> _What is needed_
Could you return the text lines of these records verbatim, leaving the pictures out of your answer?

(Page images and their extracted text)
-------

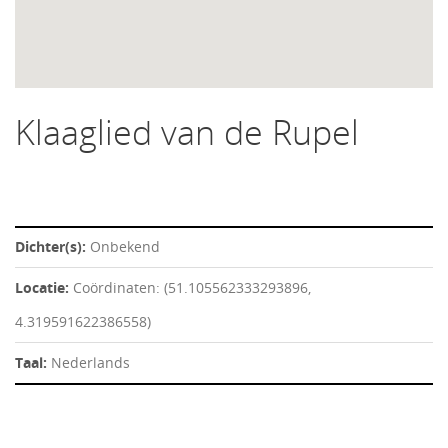
Klaaglied van de Rupel
Dichter(s):
Onbekend
Locatie:
Coördinaten: (51.105562333293896,
4.319591622386558)
Taal:
Nederlands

-------

> _Finished task_
Klaaglied van de Rupel
Dichter(s):
Onbekend
Locatie:
Coördinaten: (51.105562333293896,
4.319591622386558)
Taal:
Nederlands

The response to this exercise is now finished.